Claudia ThompsonThompson stated that climate equity, environmental justice and domestic and international partnership will all be part the research, education and outreach activities of CCH Initiative. (Photo courtesy Steve McCaw/NIEHS)

Anthony Fauci, M.D.Woychik noted that Fauci, the director of National Institute of Allergy and Infectious Diseases, supports an NIH-wide approach for climate change and health research. Fauci has appointed a member of his senior staff to represent NIAID on the working group’s steering committee.

Exposures, socioeconomic and mental health issues

Claudia Thompson, Ph.D.Council members were provided with an overview by Chief of the NIEHS Population Health Branch.

“Climate change is putting our planet and all its inhabitants at risk,” she said, noting that those most vulnerable are from under-resourced and marginalized populations. “The complexity of climate change impacts on health is enormous, and it is mediated by interrelated environmental exposures and social and behavioral factors.”
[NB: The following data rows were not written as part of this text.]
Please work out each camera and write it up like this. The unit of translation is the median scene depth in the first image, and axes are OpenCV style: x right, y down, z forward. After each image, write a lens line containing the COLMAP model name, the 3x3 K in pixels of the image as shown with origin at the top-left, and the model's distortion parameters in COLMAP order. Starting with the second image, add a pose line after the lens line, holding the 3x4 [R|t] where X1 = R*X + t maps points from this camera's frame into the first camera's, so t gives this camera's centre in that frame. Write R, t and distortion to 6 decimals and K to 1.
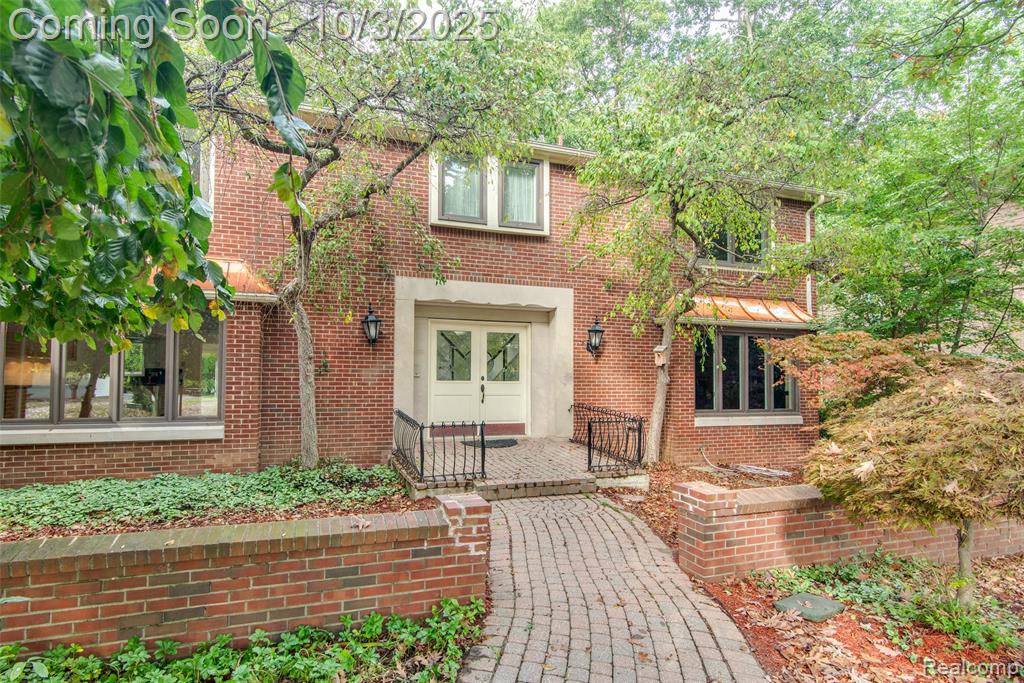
lens RADIAL K [[519.4, 0, 507.6], [0, 519.4, 366.6], [0, 0, 1]] dist [0.000788, 0.000466]
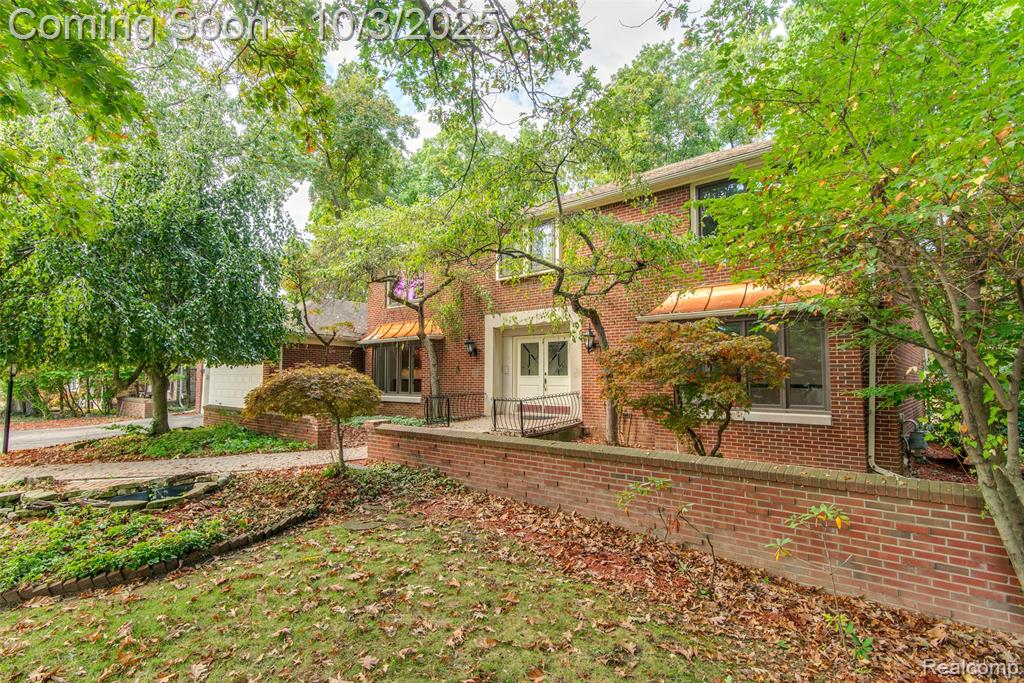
lens RADIAL K [[533.9, 0, 509.3], [0, 533.9, 353.0], [0, 0, 1]] dist [-0.000524, -0.000171]
pose [[0.475290, -0.048779, -0.878476, 1.312607], [0.023925, 0.998809, -0.042516, 0.027155], [0.879504, -0.000810, 0.475891, 0.213234]]
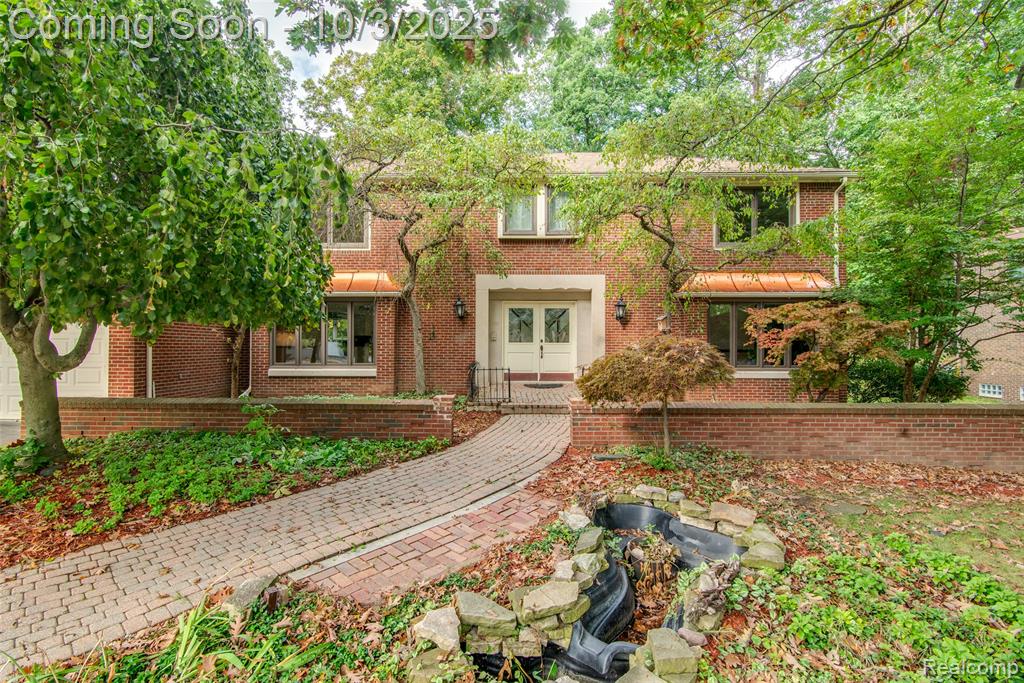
lens RADIAL K [[512.0, 0, 512.0], [0, 512.0, 341.5], [0, 0, 1]] dist [0.000465, 0.000180]
pose [[0.944297, -0.005201, -0.329052, 0.362584], [0.012177, 0.999743, 0.019142, -0.003991], [0.328868, -0.022082, 0.944118, -0.379163]]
Gordon, NIMH director said the same as Thompson, adding that climate changes also have an impact on mental health.

“We know about the mental health impacts of migrations, disasters, and economic stresses, but it is important that we do the research necessary to understand which communities are going to be most affected and develop interventions that can help mitigate these effects,” he said. “We are pleased that we have the opportunity to help build a program in this area.”
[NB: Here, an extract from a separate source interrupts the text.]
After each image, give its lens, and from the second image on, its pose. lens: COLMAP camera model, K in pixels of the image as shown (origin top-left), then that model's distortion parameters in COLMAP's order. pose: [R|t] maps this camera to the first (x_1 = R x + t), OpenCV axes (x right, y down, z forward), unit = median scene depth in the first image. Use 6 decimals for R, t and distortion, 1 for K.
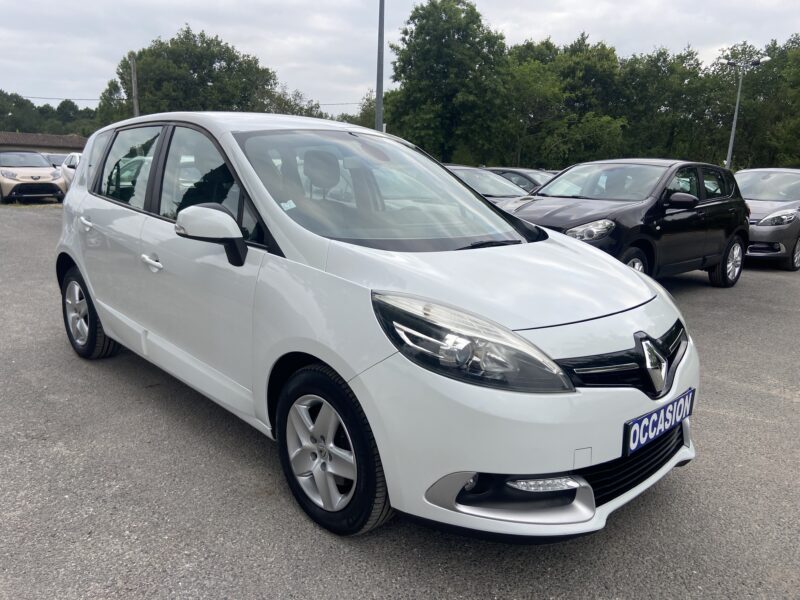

Partnerships and communication

Partnerships with institutions that serve minorities and are located in areas of particularly high climate risk should be prioritized in the CCH Initiative’s request for research proposals, suggested council member Lynn Goldman, M.D.George Washington University.

Communication will also be important, according to Carmen Zorrilla, M.D., University of Puerto Rico School of Medicine

“We are living in a world that has a lot of communication and miscommunication,” Zorrilla said. “Messages regarding climate change have been positive and negative, true and false. This initiative needs to pay attention to those messages to make sure that we have strategies to deal with misinformation.”
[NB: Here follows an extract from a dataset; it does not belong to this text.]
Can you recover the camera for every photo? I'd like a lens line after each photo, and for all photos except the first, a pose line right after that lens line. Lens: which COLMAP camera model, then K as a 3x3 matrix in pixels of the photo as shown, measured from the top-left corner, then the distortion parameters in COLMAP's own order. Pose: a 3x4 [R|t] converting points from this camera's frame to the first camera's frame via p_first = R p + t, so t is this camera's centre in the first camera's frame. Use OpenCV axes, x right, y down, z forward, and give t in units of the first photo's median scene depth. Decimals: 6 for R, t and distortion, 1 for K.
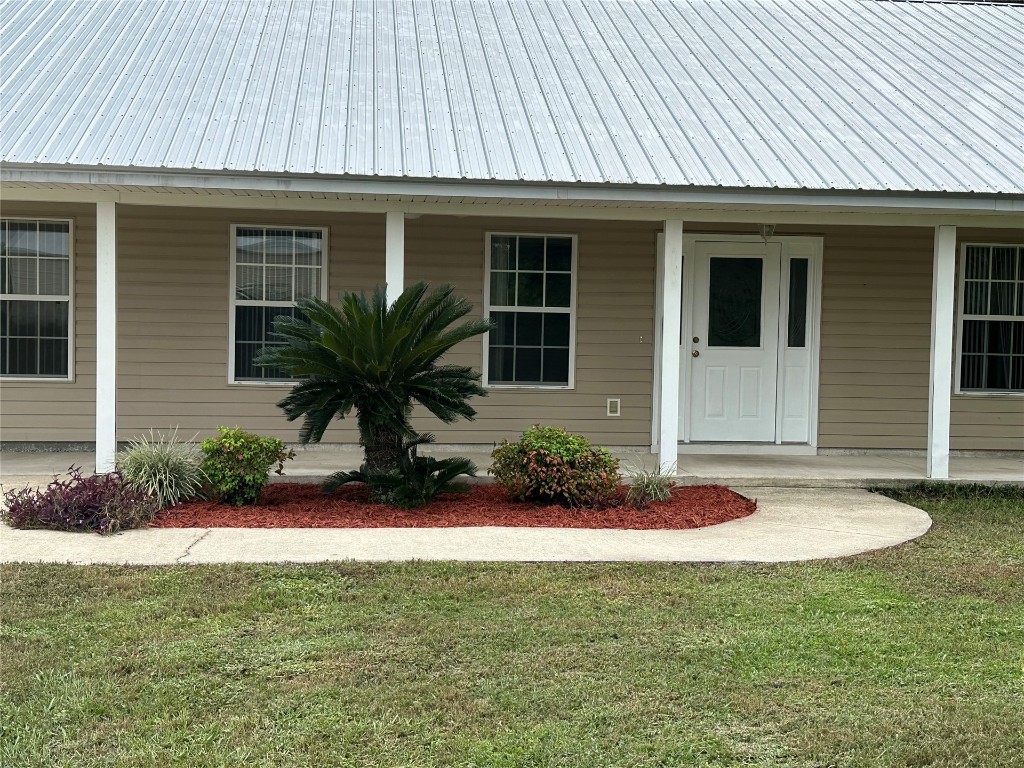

Transdisciplinary transformative research includes health effects research, health equity, training & capacity building and intervention science, global, cross-sector, interagency, & community partnerships and systems science, adaptive research, basic and mechanistic research, behaviorial and social sciences research, data integration, disaster research response, dissemination and implementation science, epidemiology and predictive modeling and exposure and risk assessment.

Thompson noted that the new initiative will require collaboration from a variety of scientific disciplines as well as social sectors. (Image courtesy NIEHS

CCH Initiative moves forward

“Implementation of the Climate Change and Health Initiative will require experts from a wide breadth of fields,” Thompson said. “The use of current infrastructure will enable us to create a sustainable research portfolio. This is just the beginning of a long-sustained climate change and health program for the NIH.”

The first step is to implement a research agenda by expanding funding across the NIH ecosystem and broadly advertising the initiative’s notices of special interest, called NOSIs.

“I think there’s probably no other issue that could be as global as climate change,” concluded Glass, FIC Director. “It affects absolutely everyone, everywhere.”

You can email questions or comments regarding the NIH-wide CCH Initiative. [email protected].

(Jennifer Harker Ph.D. is a technical writer/editor in NIEHS Office of Communications and Public Liaison.